Researchers have long believed that there are substantial differences between how a baby's immune system is triggered during vaginal birth and caesarean section. There are certain bacteria in the mother's gut that are transmitted to the baby during vaginal birth. But these bacteria don't have a chance to transfer to the baby during a c-section.
It's been theorized that this lack of bacteria transfer in a c-section may help explain why so many more babies born via caesarean suffer from chronic, immune-system linked illnesses and diseases when compared to babies born vaginally. Now, a new study has shown just how that altered microbiome may affect a baby's immune system and immune response after birth.
Scientists from the Luxembourg Centre for Systems Biomedicine (LCSB) of the University of Luxembourg led the ground-breaking study on newborn microbiomes. With this study, the team has found the first bit of evidence to support the transferred bacteria theory. Basically, babies are born germ-free. But at birth, a lot of really important bacteria starts to colonize, in the gut, lungs, and on the skin. In vaginal births, this bacteria is seeded on the newborn from the mother.

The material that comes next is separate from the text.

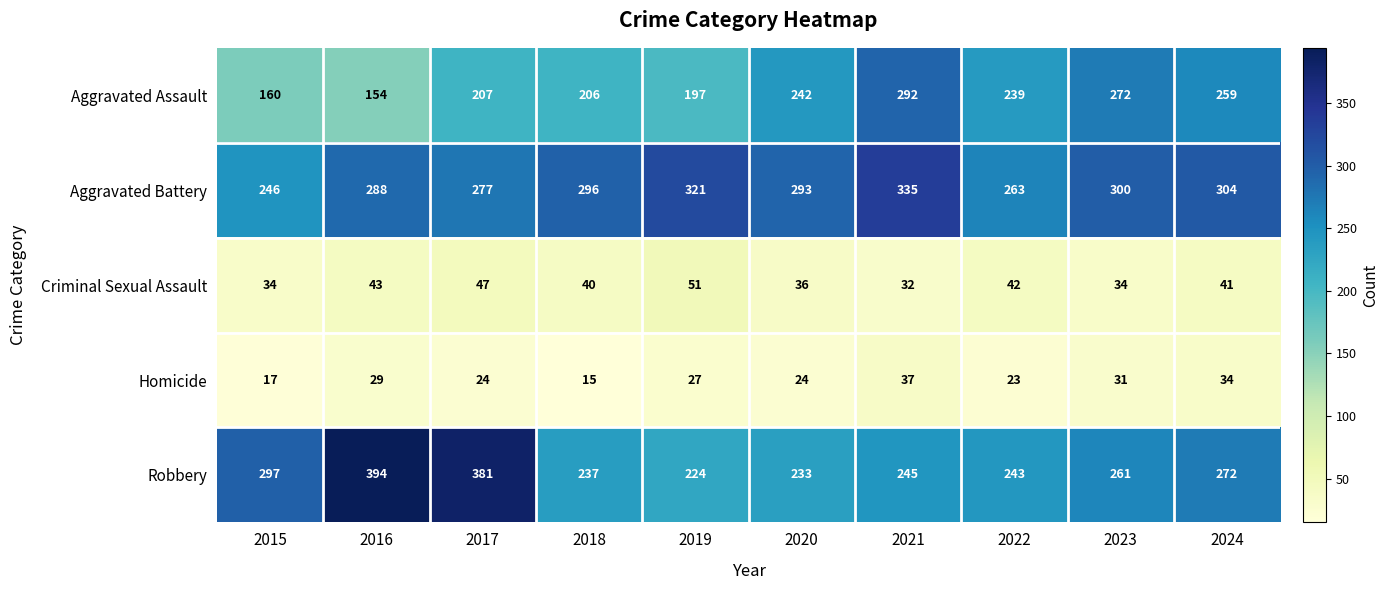

True or false: Criminal Sexual Assault has a value of 43 at 2016.

True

But in a c-section, that transfer doesn't happen in the same way (which is why some people and doctors recommend force-seeding newborns with their mother's bacteria after a c-section). These bacterial substances have been shown to kick-start the immune system, making them vital for proper immune development. The research team found these specific bacteria in vaginally born babies, but not in babies born via c-section.

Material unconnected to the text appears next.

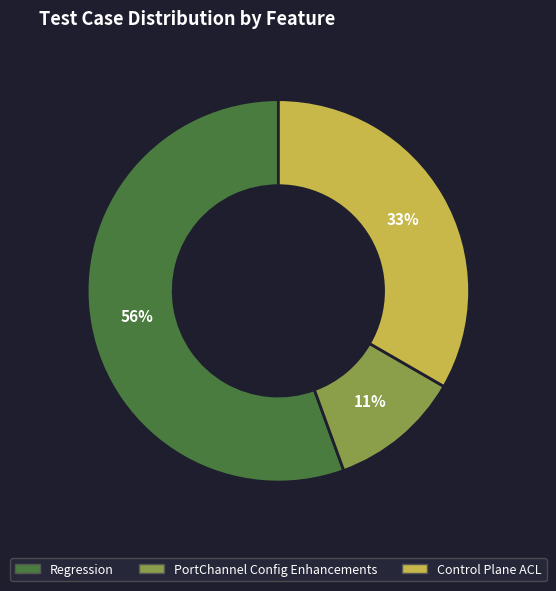

Does any single category account for the majority?

Yes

The research team believes that this may be the explanation behind why babies born via c-section are more likely to develop allergies, chronic inflammatory diseases, and metabolic diseases. Their immune systems were not triggered in the same way at birth with the bacteria transfer, so their immune systems develop differently from the very beginning.
It's such an important topic for research, so scientists and doctors can come up with a way to mimic that bacteria transfer at birth, perhaps by administering probiotics. For a lot of moms, a c-section is the only safe option, so we want to make sure that those babies are getting off on the right foot, immunologically speaking.